Text-based hardware design files
....

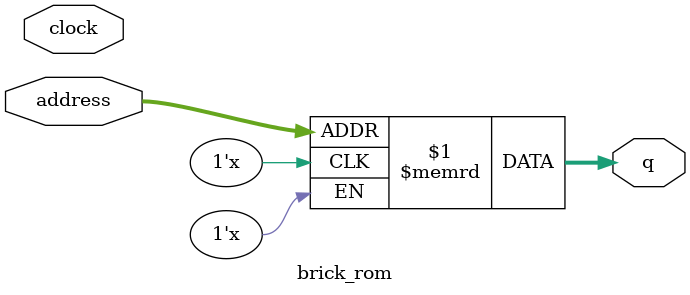
<source format=sv>
module brick_rom (
	input logic clock,
	input logic [12:0] address,
	output logic [3:0] q
);

logic [3:0] memory [0:4999] /* synthesis ram_init_file = "./brick/brick.mif" */;

assign q = memory[address];

endmodule

</source>
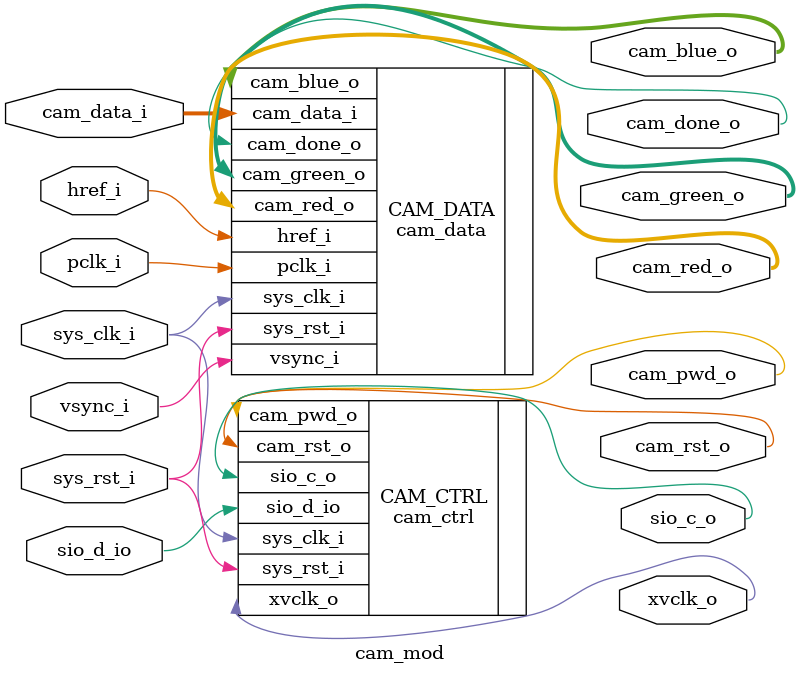
<source format=v>
`timescale 1ns / 1ps


module cam_mod(
    input sys_clk_i,
    input sys_rst_i,

    output xvclk_o,
    output sio_c_o,
    inout sio_d_io,
    output cam_rst_o,
    output cam_pwd_o,

    input vsync_i,
    input href_i,
    input pclk_i,
    input [7:0] cam_data_i,

    output [7:0] cam_red_o,
    output [7:0] cam_green_o,
    output [7:0] cam_blue_o,

    output cam_done_o
    );

cam_ctrl CAM_CTRL(
    .sys_clk_i(sys_clk_i),
    .sys_rst_i(sys_rst_i),
    .xvclk_o(xvclk_o),
    .sio_c_o(sio_c_o),
    .sio_d_io(sio_d_io),
    .cam_rst_o(cam_rst_o),
    .cam_pwd_o(cam_pwd_o)
);

cam_data CAM_DATA(
.sys_clk_i(sys_clk_i),
.sys_rst_i(sys_rst_i),

.vsync_i(vsync_i),
.href_i(href_i),
.pclk_i(pclk_i),
.cam_data_i(cam_data_i),

.cam_red_o(cam_red_o),
.cam_green_o(cam_green_o),
.cam_blue_o(cam_blue_o),

.cam_done_o(cam_done_o)
);

endmodule

</source>
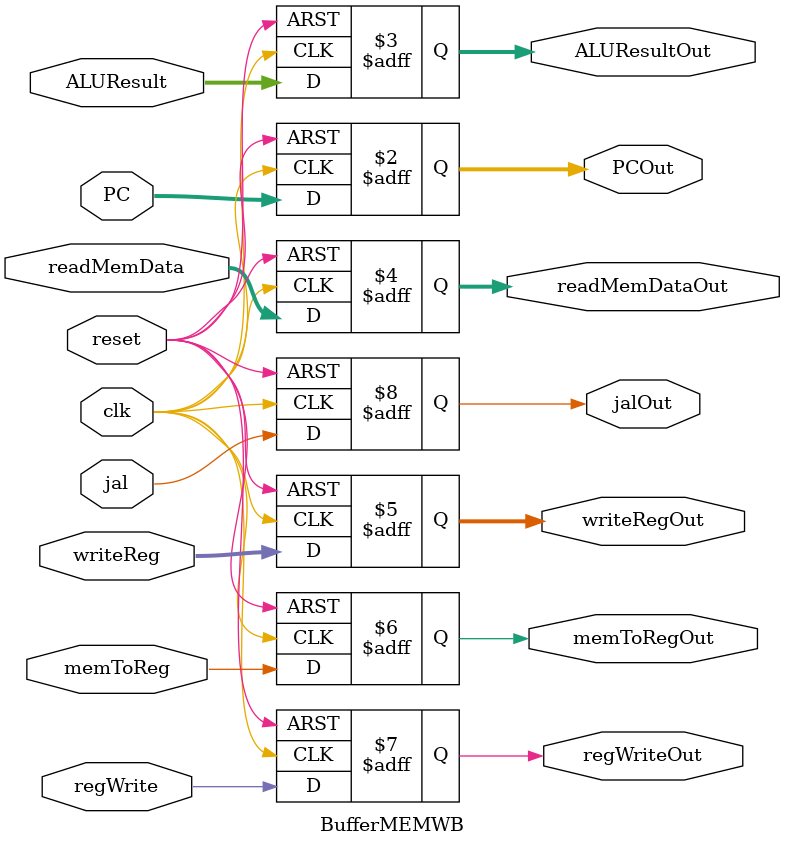
<source format=v>
`timescale 1ns / 1ps

module BufferIFID (
    input wire clk,
    input wire reset,
    input wire stall,

    input wire [31:0] instruction,
    input wire [31:0] PC,

    input wire branchPredict,

    output reg [31:0] instructionOut,
    output reg [31:0] PCOut,

    output reg branchPredictOut
);

  always @(negedge clk, posedge reset) begin
    if (reset) begin
      instructionOut   = {32{1'b1}};
      PCOut            = {32{1'b1}};

      branchPredictOut = 1'b0;
    end else if (!stall) begin
      instructionOut   = instruction;
      PCOut            = PC;

      branchPredictOut = branchPredict;
    end
  end

endmodule

module BufferIDEX (
    input wire clk,
    input wire reset,
    input wire stall,

    input wire [31:0] PC,
    input wire [31:0] instruction,

    input wire branchPredict,

    input wire regDst,
    input wire ALUSrc,
    input wire memToReg,
    input wire regWrite,
    input wire memRead,
    input wire memWrite,

    input wire beq,
    input wire bne,

    input wire        jump,
    input wire        jal,
    input wire [31:0] jumpAddr,

    input wire [3:0] ALUCtr,

    input wire [31:0] readReg1,
    input wire [31:0] readReg2,

    input wire [31:0] immediate,

    output reg [31:0] PCOut,
    output reg [31:0] instructionOut,

    output reg branchPredictOut,

    output reg regDstOut,
    output reg ALUSrcOut,
    output reg memToRegOut,
    output reg regWriteOut,
    output reg memReadOut,
    output reg memWriteOut,

    output reg beqOut,
    output reg bneOut,

    output reg        jumpOut,
    output reg        jalOut,
    output reg [31:0] jumpAddrOut,

    output reg [3:0] ALUCtrOut,

    output reg [31:0] readReg1Out,
    output reg [31:0] readReg2Out,

    output reg [31:0] immediateOut
);

  always @(negedge clk, posedge reset) begin
    if (reset) begin
      PCOut            = {32{1'b1}};
      instructionOut   = {32{1'b1}};

      branchPredictOut = 1'b0;

      regDstOut        = 1'b0;
      ALUSrcOut        = 1'b0;
      memToRegOut      = 1'b0;
      regWriteOut      = 1'b0;
      memReadOut       = 1'b0;
      memWriteOut      = 1'b0;

      beqOut           = 1'b0;
      bneOut           = 1'b0;

      jumpOut          = 1'b0;
      jalOut           = 1'b0;
      jumpAddrOut      = 32'b0;

      ALUCtrOut        = 4'b0;

      readReg1Out      = 32'b0;
      readReg2Out      = 32'b0;

      immediateOut     = 32'b0;
    end else if (!stall) begin
      PCOut            = PC;
      instructionOut   = instruction;

      branchPredictOut = branchPredict;

      regDstOut        = regDst;
      ALUSrcOut        = ALUSrc;
      memToRegOut      = memToReg;
      regWriteOut      = regWrite;
      memReadOut       = memRead;
      memWriteOut      = memWrite;

      beqOut           = beq;
      bneOut           = bne;

      jumpOut          = jump;
      jalOut           = jal;
      jumpAddrOut      = jumpAddr;

      ALUCtrOut        = ALUCtr;

      readReg1Out      = readReg1;
      readReg2Out      = readReg2;

      immediateOut     = immediate;
    end
  end

endmodule

module BufferEXMEM (
    input wire clk,
    input wire reset,
    input wire flush,

    input wire [31:0] PC,

    input wire [31:0] ALUResult,

    input wire [31:0] readReg2,
    input wire [ 4:0] writeReg,
    input wire        memToReg,
    input wire        regWrite,
    input wire        memRead,
    input wire        memWrite,

    input wire        branch,
    input wire [31:0] branchAddr,
    input wire        predictCorrect,

    input wire jal,

    output reg [31:0] PCOut,

    output reg [31:0] ALUResultOut,

    output reg [31:0] readReg2Out,
    output reg [ 4:0] writeRegOut,
    output reg        memToRegOut,
    output reg        regWriteOut,
    output reg        memReadOut,
    output reg        memWriteOut,

    output reg        branchOut,
    output reg [31:0] branchAddrOut,
    output reg        predictCorrectOut,

    output reg jalOut
);

  always @(negedge clk, posedge reset) begin
    if (reset || flush) begin
      PCOut             = {32{1'b1}};

      ALUResultOut      = 32'b0;

      readReg2Out       = 32'b0;
      writeRegOut       = 5'b0;
      memToRegOut       = 1'b0;
      regWriteOut       = 1'b0;
      memReadOut        = 1'b0;
      memWriteOut       = 1'b0;

      branchOut         = 1'b0;
      branchAddrOut     = 32'b0;
      predictCorrectOut = 1'b1;

      jalOut            = 1'b0;
    end else begin
      PCOut             = PC;

      ALUResultOut      = ALUResult;

      readReg2Out       = readReg2;
      writeRegOut       = writeReg;
      memToRegOut       = memToReg;
      regWriteOut       = regWrite;
      memReadOut        = memRead;
      memWriteOut       = memWrite;

      branchOut         = branch;
      branchAddrOut     = branchAddr;
      predictCorrectOut = predictCorrect;

      jalOut            = jal;
    end
  end

endmodule

module BufferMEMWB (
    input wire clk,
    input wire reset,

    input wire [31:0] PC,

    input wire [31:0] ALUResult,
    input wire [31:0] readMemData,
    input wire [ 4:0] writeReg,
    input wire        memToReg,
    input wire        regWrite,
    input wire        jal,

    output reg [31:0] PCOut,

    output reg [31:0] ALUResultOut,
    output reg [31:0] readMemDataOut,
    output reg [ 4:0] writeRegOut,
    output reg        memToRegOut,
    output reg        regWriteOut,
    output reg        jalOut
);

  always @(negedge clk, posedge reset) begin
    if (reset) begin
      PCOut          = {32{1'b1}};

      ALUResultOut   = 32'b0;
      readMemDataOut = 32'b0;
      writeRegOut    = 5'b0;
      memToRegOut    = 1'b0;
      regWriteOut    = 1'b0;
      jalOut         = 1'b0;
    end else begin
      PCOut          = PC;

      ALUResultOut   = ALUResult;
      readMemDataOut = readMemData;
      writeRegOut    = writeReg;
      memToRegOut    = memToReg;
      regWriteOut    = regWrite;
      jalOut         = jal;
    end
  end

endmodule

</source>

....

Exercise objective
Search the data for the string "readMemDataOut" and copy every line where it appears.

Result for this exercise
    output reg [31:0] readMemDataOut,
      readMemDataOut = 32'b0;
      readMemDataOut = readMemData;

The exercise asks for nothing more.